[Stored items from a collection]
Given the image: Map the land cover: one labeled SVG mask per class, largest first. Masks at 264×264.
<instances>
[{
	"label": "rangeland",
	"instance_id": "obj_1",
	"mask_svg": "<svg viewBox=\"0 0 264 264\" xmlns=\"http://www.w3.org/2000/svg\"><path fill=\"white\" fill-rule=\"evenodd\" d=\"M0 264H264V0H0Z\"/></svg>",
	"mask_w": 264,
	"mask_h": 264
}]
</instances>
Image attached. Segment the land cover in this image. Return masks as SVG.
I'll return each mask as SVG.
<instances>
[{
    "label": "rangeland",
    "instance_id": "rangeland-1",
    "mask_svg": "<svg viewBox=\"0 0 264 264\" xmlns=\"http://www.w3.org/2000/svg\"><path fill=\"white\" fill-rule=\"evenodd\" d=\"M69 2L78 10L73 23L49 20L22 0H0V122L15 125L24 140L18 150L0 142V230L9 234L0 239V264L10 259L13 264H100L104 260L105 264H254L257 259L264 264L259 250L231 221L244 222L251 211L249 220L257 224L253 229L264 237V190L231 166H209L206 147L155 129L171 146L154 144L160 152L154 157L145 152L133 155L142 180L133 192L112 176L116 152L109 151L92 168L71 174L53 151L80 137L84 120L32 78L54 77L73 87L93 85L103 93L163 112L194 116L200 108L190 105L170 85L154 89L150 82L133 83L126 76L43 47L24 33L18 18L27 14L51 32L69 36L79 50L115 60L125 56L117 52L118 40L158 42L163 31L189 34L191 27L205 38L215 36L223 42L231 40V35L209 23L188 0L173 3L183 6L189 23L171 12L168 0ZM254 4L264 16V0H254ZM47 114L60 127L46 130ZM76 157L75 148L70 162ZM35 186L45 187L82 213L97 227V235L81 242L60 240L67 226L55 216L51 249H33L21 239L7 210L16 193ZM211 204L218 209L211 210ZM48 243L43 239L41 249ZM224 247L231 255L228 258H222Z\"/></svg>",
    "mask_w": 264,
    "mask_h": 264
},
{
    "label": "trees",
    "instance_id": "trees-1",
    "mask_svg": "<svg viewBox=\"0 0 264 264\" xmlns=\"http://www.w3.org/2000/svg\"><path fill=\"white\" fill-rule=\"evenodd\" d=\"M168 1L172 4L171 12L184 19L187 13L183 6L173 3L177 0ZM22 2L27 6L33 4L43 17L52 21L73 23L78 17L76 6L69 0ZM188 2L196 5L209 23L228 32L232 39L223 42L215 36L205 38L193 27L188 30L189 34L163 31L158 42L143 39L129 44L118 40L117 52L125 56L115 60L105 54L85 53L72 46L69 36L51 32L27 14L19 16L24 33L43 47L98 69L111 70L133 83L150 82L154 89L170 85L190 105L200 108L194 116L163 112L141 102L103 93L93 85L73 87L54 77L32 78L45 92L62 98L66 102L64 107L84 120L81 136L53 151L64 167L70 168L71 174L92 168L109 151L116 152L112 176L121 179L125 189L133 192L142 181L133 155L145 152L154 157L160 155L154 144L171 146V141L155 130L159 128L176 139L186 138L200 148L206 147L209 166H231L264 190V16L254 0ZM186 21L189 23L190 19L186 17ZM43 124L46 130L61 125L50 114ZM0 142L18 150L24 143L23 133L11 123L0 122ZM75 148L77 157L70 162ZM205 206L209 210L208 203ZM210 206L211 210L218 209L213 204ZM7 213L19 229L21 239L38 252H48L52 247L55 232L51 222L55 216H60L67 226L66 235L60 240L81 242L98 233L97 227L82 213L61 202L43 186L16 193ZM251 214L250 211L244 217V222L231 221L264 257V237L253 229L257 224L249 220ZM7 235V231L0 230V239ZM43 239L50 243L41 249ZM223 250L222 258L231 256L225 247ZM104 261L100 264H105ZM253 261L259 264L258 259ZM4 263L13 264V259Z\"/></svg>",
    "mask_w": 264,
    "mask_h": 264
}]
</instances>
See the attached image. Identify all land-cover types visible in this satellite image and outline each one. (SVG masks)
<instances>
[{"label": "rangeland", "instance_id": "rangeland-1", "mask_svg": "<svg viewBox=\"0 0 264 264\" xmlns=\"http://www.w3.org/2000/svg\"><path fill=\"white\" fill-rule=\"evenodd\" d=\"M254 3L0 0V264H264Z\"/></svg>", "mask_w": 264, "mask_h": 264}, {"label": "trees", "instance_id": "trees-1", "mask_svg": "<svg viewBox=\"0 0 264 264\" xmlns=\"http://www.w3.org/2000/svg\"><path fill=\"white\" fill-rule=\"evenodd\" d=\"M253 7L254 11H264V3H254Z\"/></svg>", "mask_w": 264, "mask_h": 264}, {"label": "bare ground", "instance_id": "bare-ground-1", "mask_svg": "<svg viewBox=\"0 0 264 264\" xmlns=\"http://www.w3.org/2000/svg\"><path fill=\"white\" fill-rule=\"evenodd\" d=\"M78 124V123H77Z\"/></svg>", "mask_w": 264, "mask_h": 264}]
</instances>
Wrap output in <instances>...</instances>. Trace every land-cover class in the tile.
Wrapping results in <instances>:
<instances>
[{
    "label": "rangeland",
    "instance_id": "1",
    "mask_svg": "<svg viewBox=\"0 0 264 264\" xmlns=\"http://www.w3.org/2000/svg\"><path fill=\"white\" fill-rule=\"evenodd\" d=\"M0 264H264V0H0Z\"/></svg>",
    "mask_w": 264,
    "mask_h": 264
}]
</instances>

### WHAT IS ASKED
Report how many lines of the rows above contain the string "class". Give only the number.

### ANSWER
2